This songbird breaks out the sampler to get a mate. And the superb lyrebird doesn't stop at mimicking other bird species — man-made noises just become part of the remix.
Every rock star has their groupies.
But when the male superb lyrebird takes the stage, he gives new definition to the term "siren song."
Like many birds, his voice is a prime way to woo the ladies.
Those flashy 28-inch-long tail feathers don't hurt either.
But to lure the females in close enough to admire his pretty plumage, he has to sing his heart out.
But this bird is more than just a snazzy solo.
He's a whole glee club.
He can imitate more than 20 different bird species in one song.
The more complex, the better-like the kookaburra.
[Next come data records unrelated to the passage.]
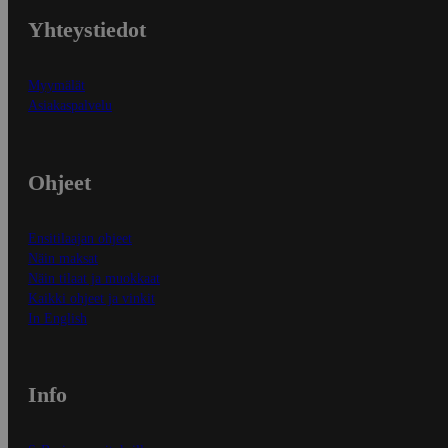
Yhteystiedot
Myymälät
Asiakaspalvelu
Ohjeet
Ensitilaajan ohjeet
Näin maksat
Näin tilaat ja muokkaat
Kaikki ohjeet ja vinkit
In English
Info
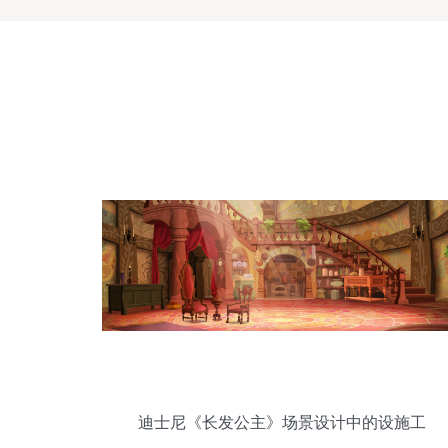
迪士尼《长发公主》场景设计中的设施工
程服务解析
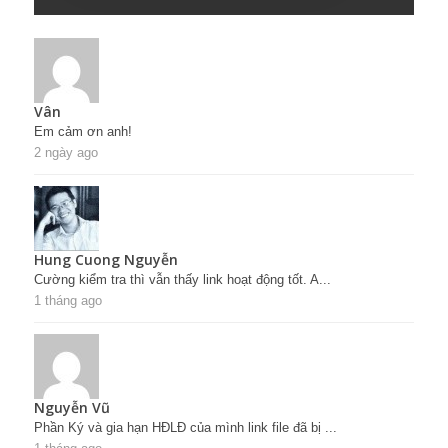
Vân
Em cảm ơn anh!
2 ngày ago
Hung Cuong Nguyễn
Cường kiểm tra thì vẫn thấy link hoạt động tốt. A...
1 tháng ago
Nguyễn Vũ
Phần Ký và gia hạn HĐLĐ của mình link file đã bị ...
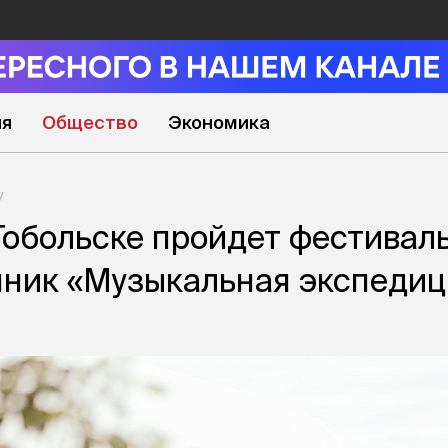
ия
Общество
Экономика
Тобольске пройдет фестивал
нник «Музыкальная экспедиц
It's so convincing, it even fools the real thing...though only outside the kookaburra's mating season.
But this male doesn't just stop at bird calls.
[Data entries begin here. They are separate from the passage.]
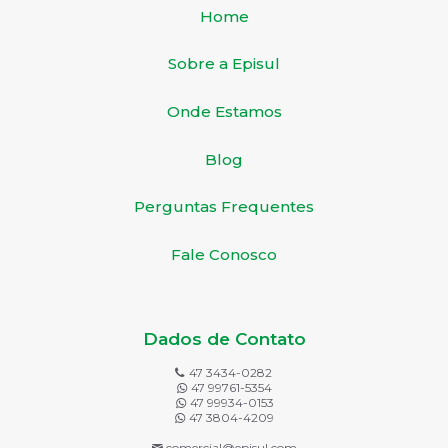
Home
Sobre a Episul
Onde Estamos
Blog
Perguntas Frequentes
Fale Conosco
Dados de Contato
47 3434-0282
47 99761-5354
47 99934-0153
47 3804-4209
comercial@episul.com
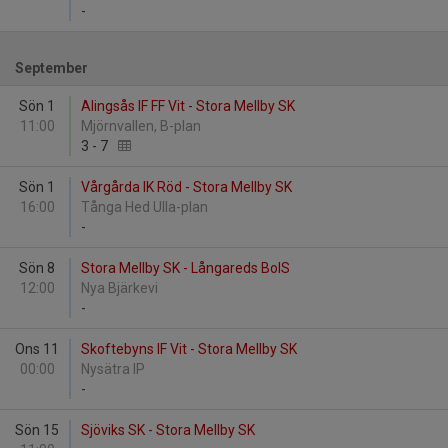
-
September
Sön 1
Alingsås IF FF Vit - Stora Mellby SK
11:00
Mjörnvallen, B-plan
3
-
7
Sön 1
Vårgårda IK Röd - Stora Mellby SK
16:00
Tånga Hed Ulla-plan
-
Sön 8
Stora Mellby SK - Långareds BoIS
12:00
Nya Bjärkevi
-
Ons 11
Skoftebyns IF Vit - Stora Mellby SK
00:00
Nysätra IP
-
Sön 15
Sjöviks SK - Stora Mellby SK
To really impress a potential mate, he breaks out the sampler.
That was a camera shutter.
And just to show off, he adds in the camera's motor drive.
Now he's practically one of the papparazzi.
The superb lyrebird can imitate nearly any sound he hears around him in the forest, though he rarely mimics manmade sounds in the wild.
But when he gets his groove on, he can really let loose.
A car alarm.
And even a chainsaw felling trees.
Maybe he should stick with something a little more romantic.